● **問題と課題**
(A) 防水補修の抜粋のうち、「その上に、既存防水層各層と同」から「水層の不具合部分を撤去する。」までの部分を、一字も変えずに書き写してください。
(B) 防水補修の抜粋によると、口あきの補修において焼いた金ごては何のために用いられますか。
(C) 防水補修の抜粋で、アスファルト系露出防水の補修方法が示されている劣化症状をすべて挙げてください。

● **提示された抜粋**
____________
4)アスファルト系露出防水の劣化症状別の補修方法
 
A)ふくれ・浮き
・ふくれ部分を切り取り、下地と切り取った防水層裏面を乾燥させて、トーチバーナーであぶって押さえ密着させる。
 その上に、既存防水層各層と同じ改質アスファルトルーフィングシート類を同じ張り付け順序で張り付ける。
 
B)切り傷
・損傷部分の凸部をトーチバーナーであぶり、均し、損傷部を覆うかたちで既存防水層各層と同じ改質アスファルトルーフィングシート類を同じ張り付け順序で張り付ける。
 
C)口あき
・改質アスファルトルーフィングシート相互の口あき部分に、焼いた金ごてを差し込んで開き、トーチバーナーであぶってシート相互の改質アスファルトを溶融させて密着させ、端部をトーチバーナーで焼いた金ごてで押さえ、段差をなくす。
 
(2)パラペットの補修と防水層の再施工方法
 
1)ウレタン塗膜防水
 
①不良部分の撤去
・立上がり、平場とも重ね塗りできる健全な部分を残しウレタン塗膜防水層の不具合部分を撤去する。
 
②防水の施工
・ひび割れ処理及びプライマーを塗布する。
・必要に応じて補強布を配する。
____________
● **データ**
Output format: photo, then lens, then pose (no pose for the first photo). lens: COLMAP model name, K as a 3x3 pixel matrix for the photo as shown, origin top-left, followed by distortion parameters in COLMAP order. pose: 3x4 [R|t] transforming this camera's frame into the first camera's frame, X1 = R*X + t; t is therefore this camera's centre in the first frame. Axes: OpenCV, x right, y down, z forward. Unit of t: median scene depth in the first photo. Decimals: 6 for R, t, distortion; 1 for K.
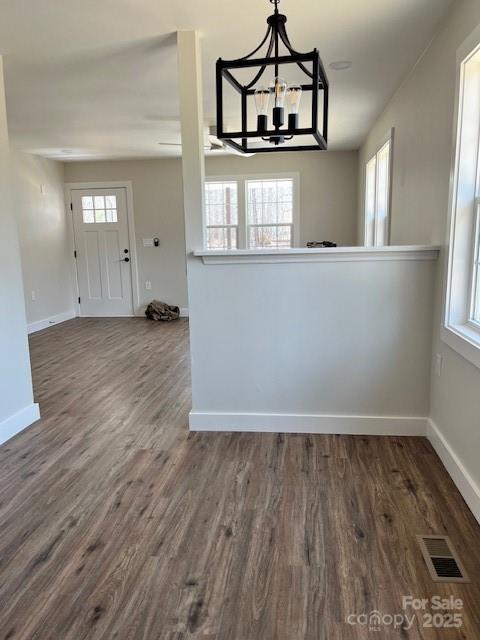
____________
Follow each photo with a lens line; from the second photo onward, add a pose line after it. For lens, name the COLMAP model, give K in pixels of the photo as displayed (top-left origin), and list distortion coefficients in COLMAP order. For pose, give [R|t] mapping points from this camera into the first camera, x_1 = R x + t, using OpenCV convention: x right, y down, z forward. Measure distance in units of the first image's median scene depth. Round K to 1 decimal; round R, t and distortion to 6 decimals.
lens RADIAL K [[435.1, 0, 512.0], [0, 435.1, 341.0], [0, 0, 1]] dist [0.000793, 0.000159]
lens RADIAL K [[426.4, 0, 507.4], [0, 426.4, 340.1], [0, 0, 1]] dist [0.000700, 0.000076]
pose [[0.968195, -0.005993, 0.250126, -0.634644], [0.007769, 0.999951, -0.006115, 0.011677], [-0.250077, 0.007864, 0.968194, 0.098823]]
____________
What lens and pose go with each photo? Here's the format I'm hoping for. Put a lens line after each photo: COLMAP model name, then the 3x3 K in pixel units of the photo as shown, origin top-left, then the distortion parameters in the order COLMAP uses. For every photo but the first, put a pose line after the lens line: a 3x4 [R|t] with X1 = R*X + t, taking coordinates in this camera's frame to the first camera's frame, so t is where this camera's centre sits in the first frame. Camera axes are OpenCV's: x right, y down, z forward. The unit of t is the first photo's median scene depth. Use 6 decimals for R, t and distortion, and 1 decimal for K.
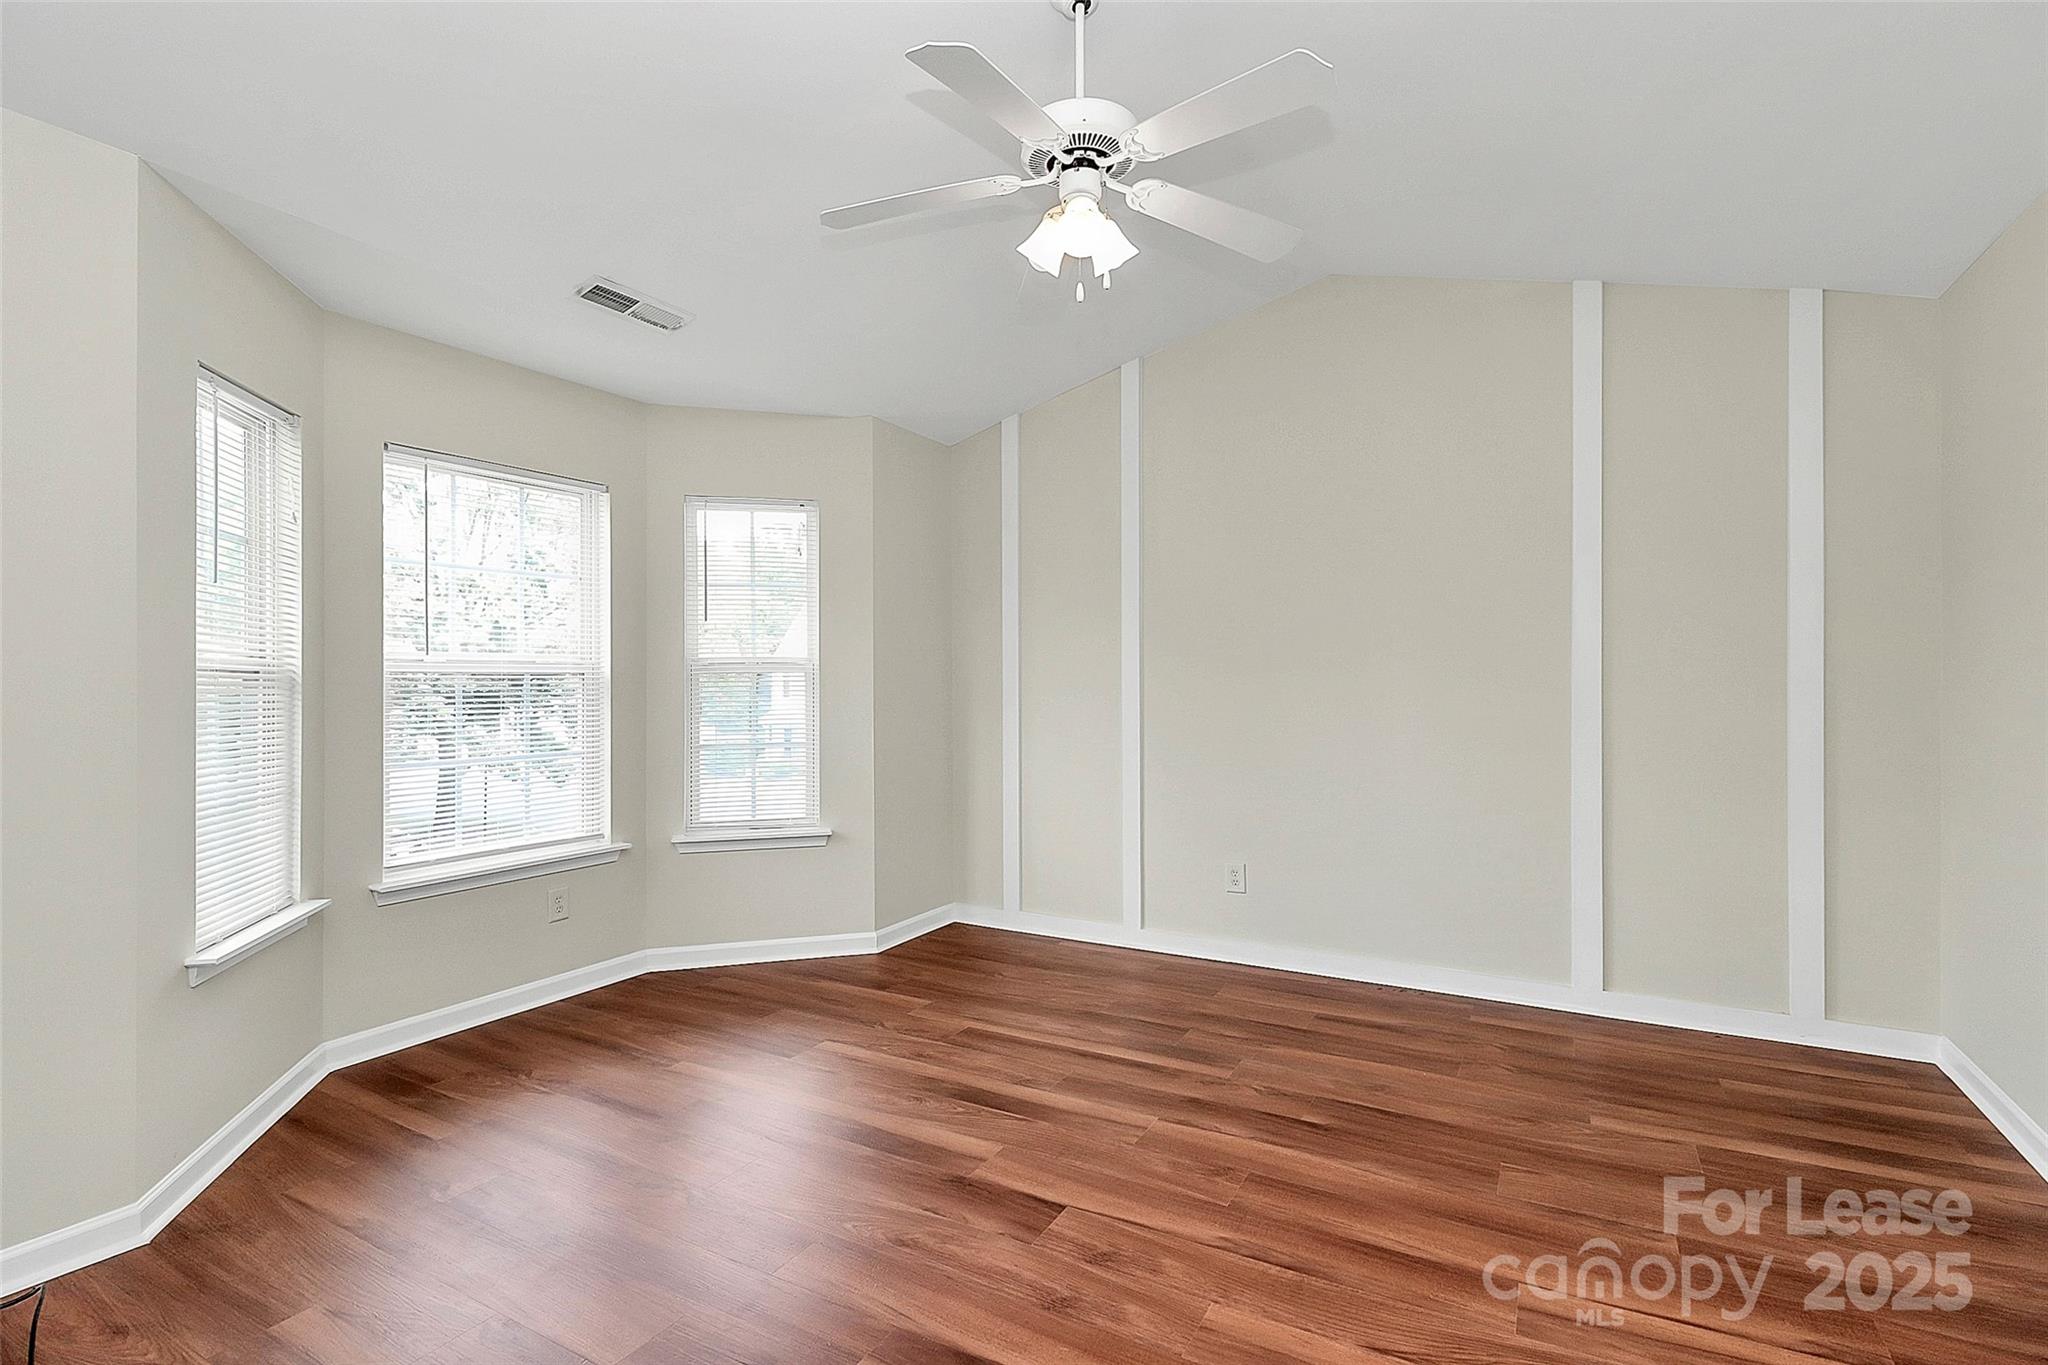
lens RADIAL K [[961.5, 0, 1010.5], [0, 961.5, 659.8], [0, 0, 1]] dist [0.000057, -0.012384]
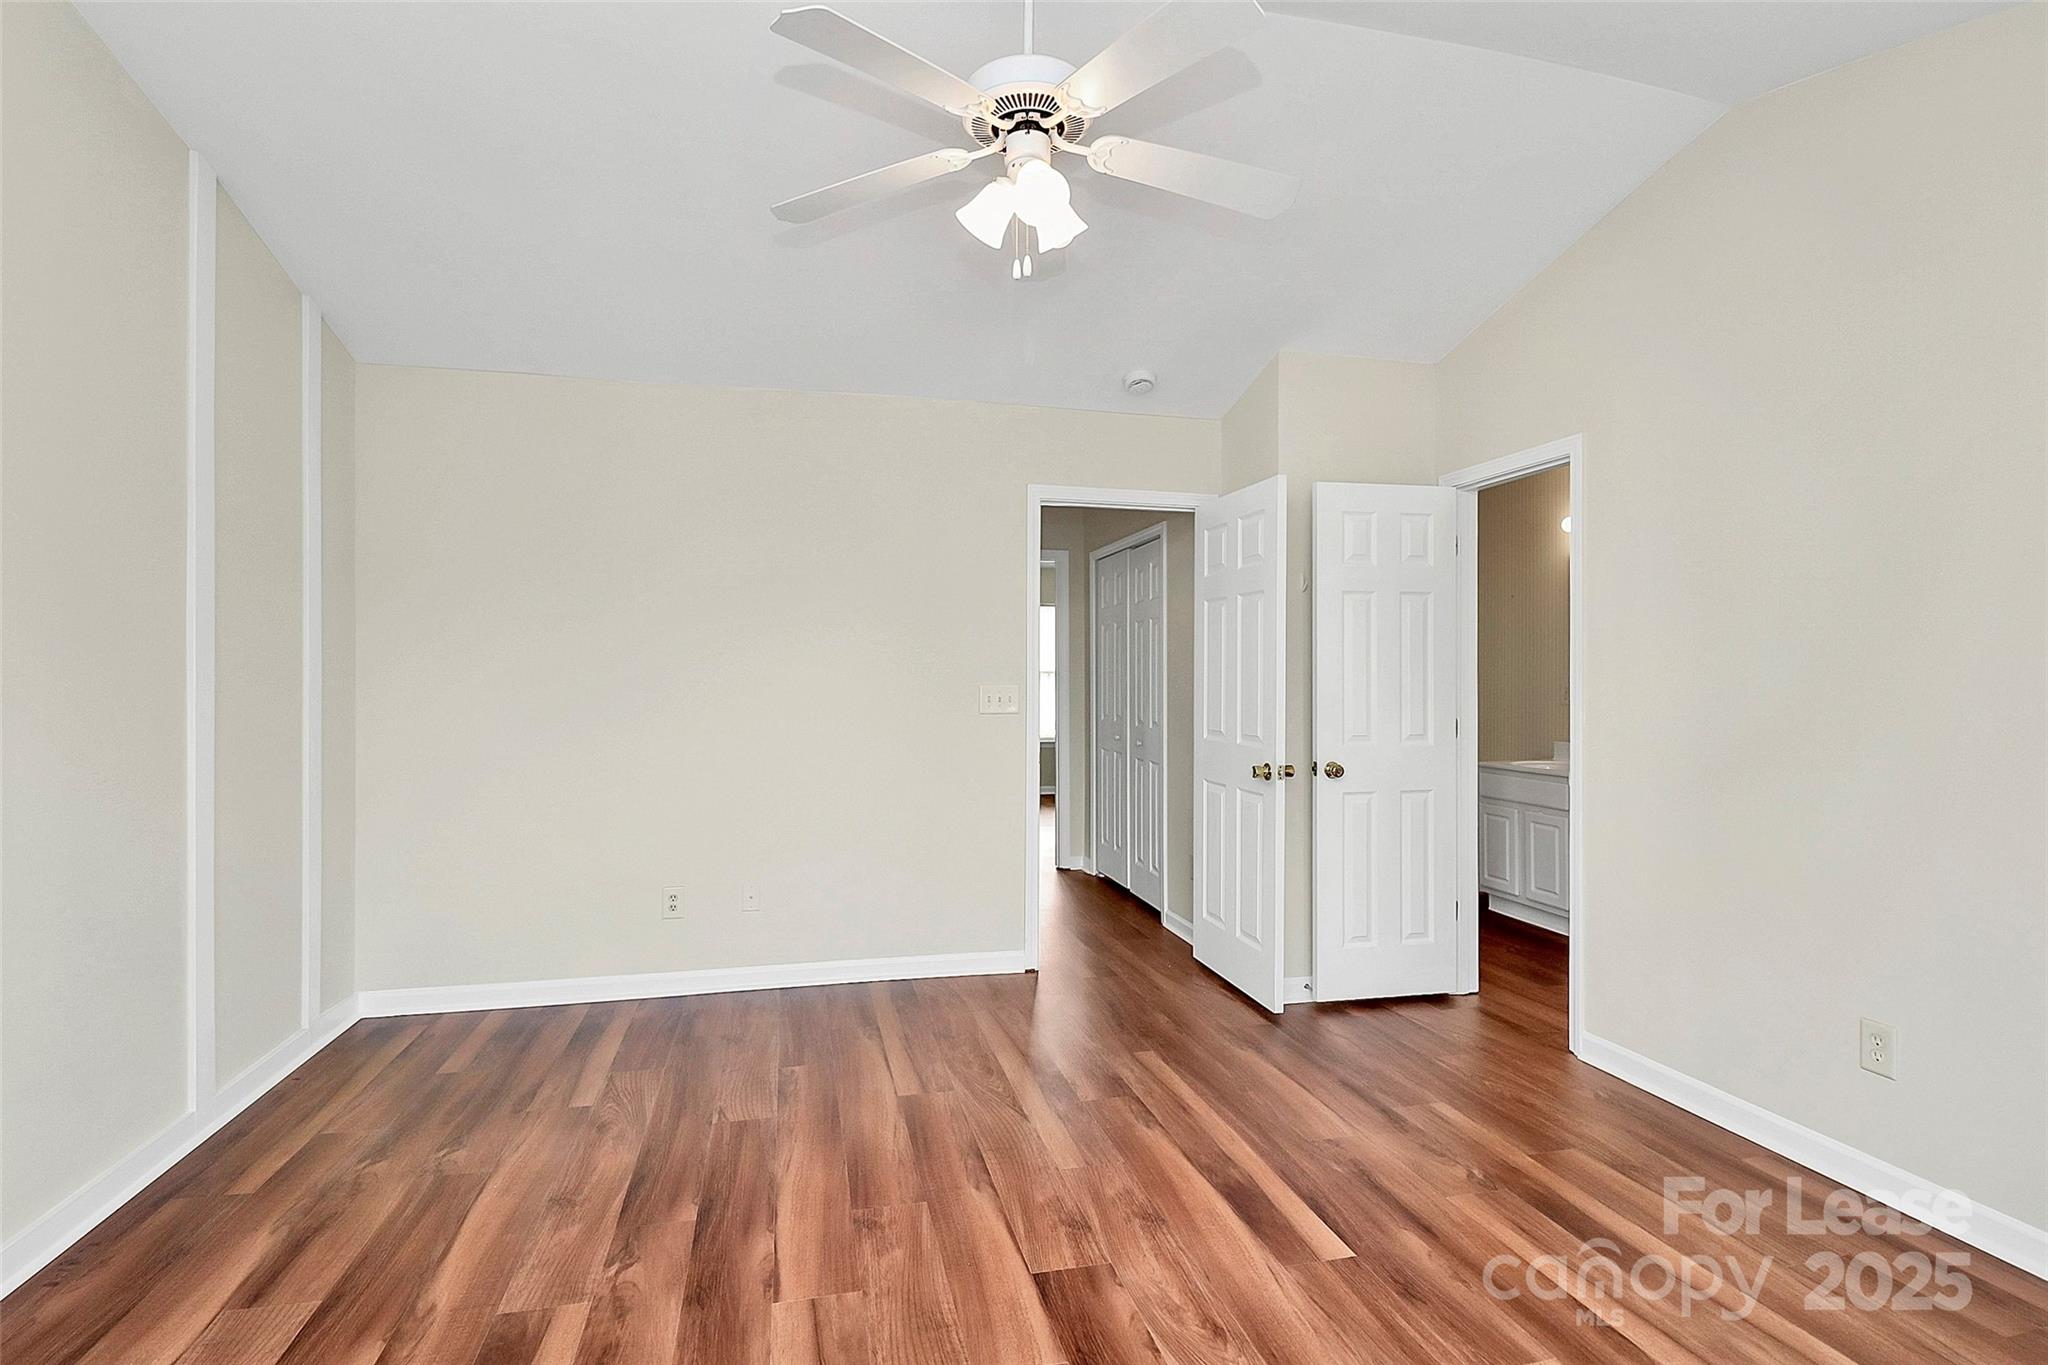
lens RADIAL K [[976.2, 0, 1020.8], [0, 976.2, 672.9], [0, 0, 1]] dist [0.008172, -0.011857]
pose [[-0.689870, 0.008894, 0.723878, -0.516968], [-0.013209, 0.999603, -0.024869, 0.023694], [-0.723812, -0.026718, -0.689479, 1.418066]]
____________
● **課題別解答**
(A)
その上に、既存防水層各層と同じ改質アスファルトルーフィングシート類を同じ張り付け順序で張り付ける。
 
B)切り傷
・損傷部分の凸部をトーチバーナーであぶり、均し、損傷部を覆うかたちで既存防水層各層と同じ改質アスファルトルーフィングシート類を同じ張り付け順序で張り付ける。
 
C)口あき
・改質アスファルトルーフィングシート相互の口あき部分に、焼いた金ごてを差し込んで開き、トーチバーナーであぶってシート相互の改質アスファルトを溶融させて密着させ、端部をトーチバーナーで焼いた金ごてで押さえ、段差をなくす。
 
(2)パラペットの補修と防水層の再施工方法
 
1)ウレタン塗膜防水
 
①不良部分の撤去
・立上がり、平場とも重ね塗りできる健全な部分を残しウレタン塗膜防水層の不具合部分を撤去する。

(B) 口あき部分に差し込んで開くために用いられます。さらに、端部を押さえて段差をなくすためにも用いられます。

(C) ふくれ・浮き、切り傷、口あき